Nick Park
Avec Wallace & Gromit: The Curse of the Were-Rabbit, Nick Park a prouvé qu'un cinéaste pouvait aimer l'horreur classique sans renoncer à la douceur artisanale qui fait sa signature. Peu de réalisateurs ont su transformer la mémoire des monstres de studio en un terrain de jeu aussi précis, aussi affectueux et aussi rigoureusement construit. Dans le cinéma du Royaume-Uni et dans l'histoire de la stop-motion, Park occupe une place unique : celle d'un grand comique de la texture qui n'oublie jamais que les peurs enfantines ont leur grammaire propre.
Le miracle Park tient d'abord à la matière. La pâte à modeler, chez lui, n'est pas un simple style reconnaissable ou un signe de charme. Elle est le principe même d'un monde où tout peut gonfler, trembler, se fissurer, muter. Autrement dit, un monde déjà proche du fantastique. Ce qui fait rire chez Wallace et Gromit vient souvent de là : les objets ont une volonté, les inventions dérivent, les corps se déforment, et le confort domestique bascule dans une mécanique de catastrophe. C'est une logique parfaitement compatible avec l'horreur, mais traitée par Park avec une politesse britannique et une précision burlesque admirables.
On se tromperait en voyant The Wrong Trousers comme une simple comédie animée. Le film est aussi un thriller miniature d'une pureté remarquable.
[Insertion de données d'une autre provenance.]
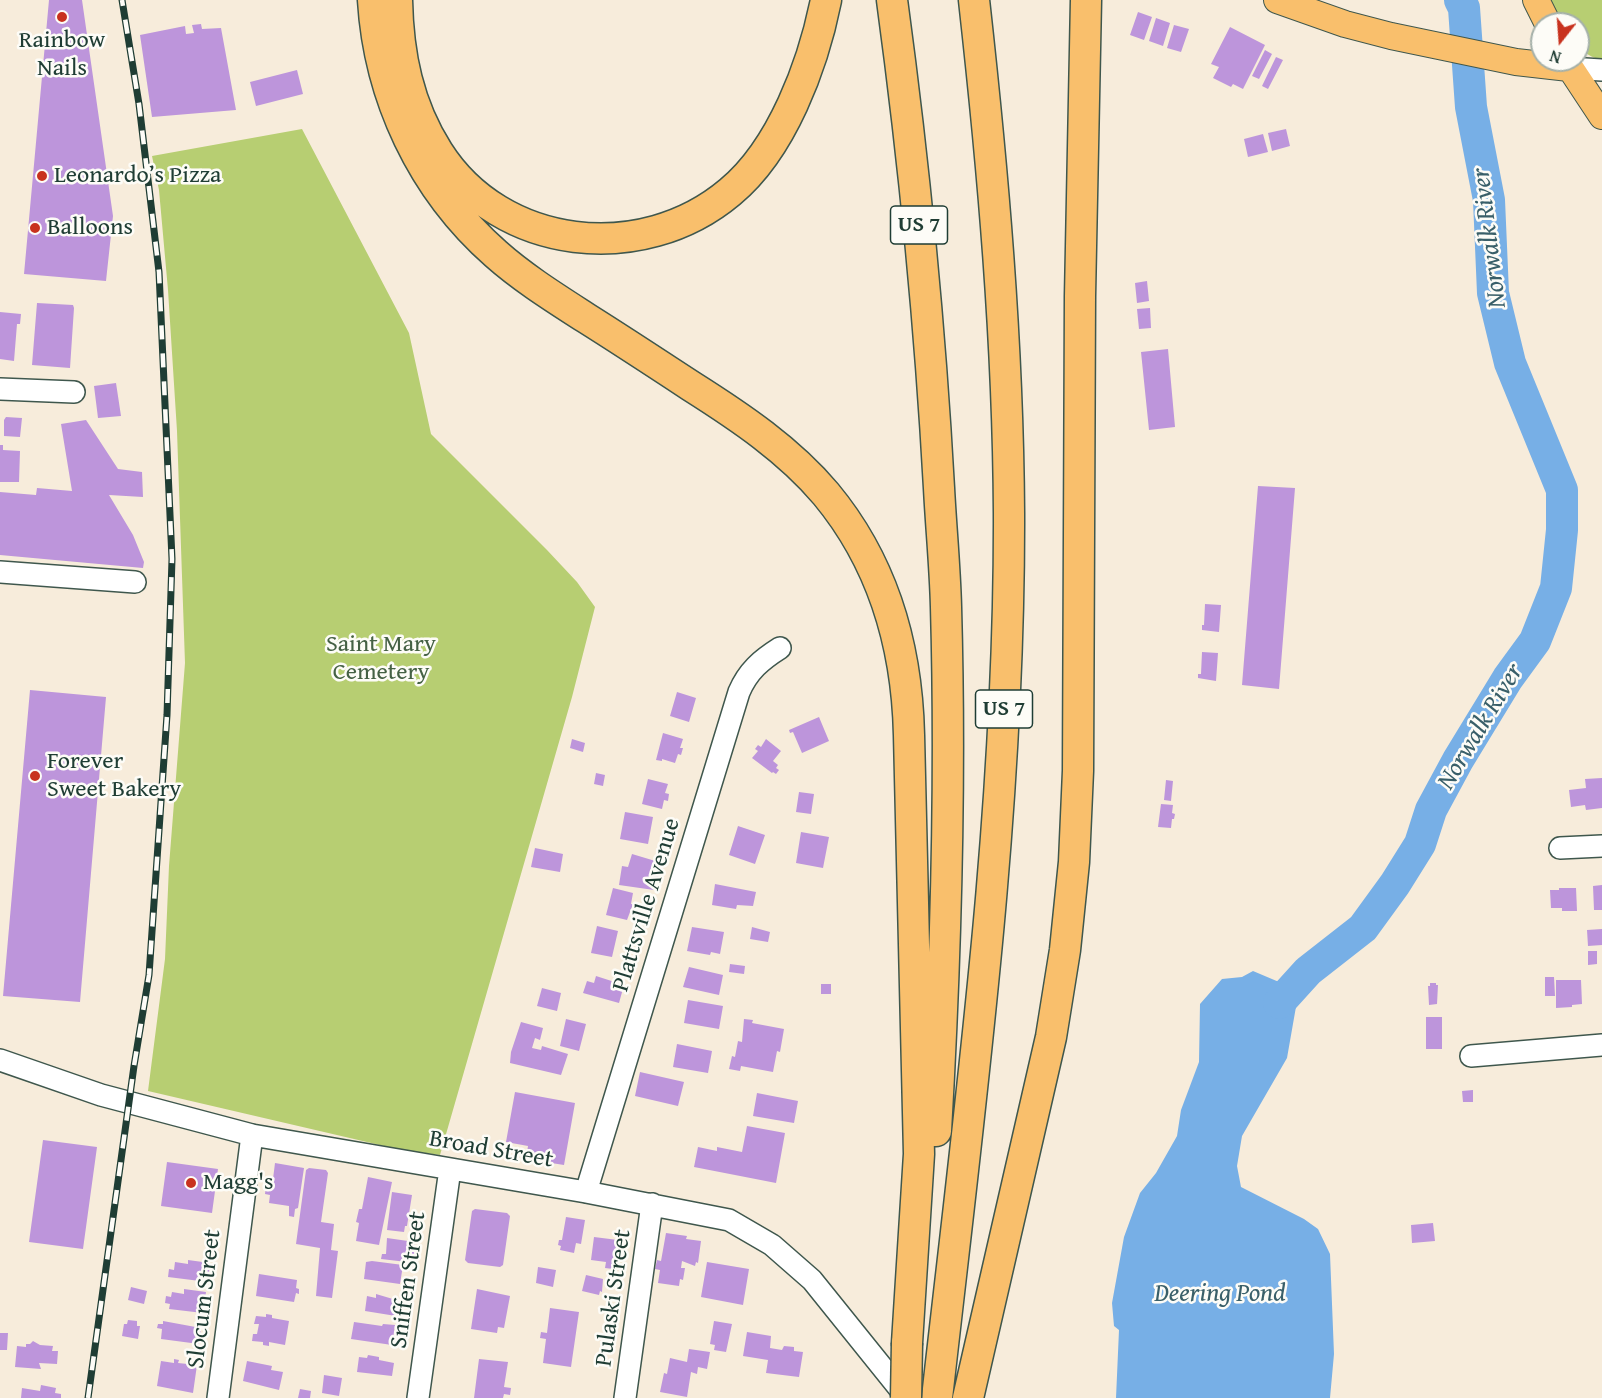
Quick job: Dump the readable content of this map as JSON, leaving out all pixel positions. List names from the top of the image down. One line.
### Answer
{"streets":{"highway":["US 7"],"street":["Plattsville Avenue","Broad Street","Sniffen Street","Pulaski Street","Slocum Street"]},"crossings":[["Plattsville Avenue","Broad Street"],["Broad Street","Sniffen Street"],["Broad Street","Pulaski Street"],["Broad Street","Slocum Street"]],"water":["Norwalk River","Deering Pond"],"parks":["Saint Mary Cemetery"],"places":["Rainbow Nails","Leonardo’s Pizza","Balloons","Forever Sweet Bakery","Magg's"],"north":"bottom"}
Le vilain silencieux, la maison transformée en piège, la montée du soupçon, puis le morceau de bravoure ferroviaire final : tout y relève d'une science du suspense. Park connaît l'architecture de la peur parce qu'il connaît le plaisir des objets qui échappent au contrôle. Son cinéma fait confiance à la mécanique. Il sait que la bonne invention comique est souvent à un pas du cauchemar domestique.
Cette proximité devient explicite dans Wallace & Gromit: The Curse of the Were-Rabbit, sans doute l'une des plus belles lettres d'amour récentes au film de monstre et à l'imaginaire de la transformation. Park y convoque les laboratoires de série B, les villages en panique, les créatures géantes et l'élégance rétro du fantastique britannique, mais sans jamais céder à la parodie vide. Il comprend que l'hommage fonctionne seulement s'il respecte le sérieux des formes qu'il détourne. Voilà pourquoi le film reste si juste : il est drôle parce qu'il aime réellement ses modèles.
Il faut aussi parler du tempo. Park est un maître du gag, mais d'un gag qui naît du temps, de l'attente et du détail. La porte qui s'ouvre trop lentement, le regard décalé du chien, l'invention qui insiste une seconde de trop : tout cela construit un régime d'attention très proche de celui du cinéma familial le plus sophistiqué, où l'angoisse reste légère mais jamais inexistante. L'enfance, chez lui, n'est pas un espace d'édulcoration générale. C'est un territoire où les peurs sont codées autrement, avec plus de tact, mais sans perte d'intensité formelle.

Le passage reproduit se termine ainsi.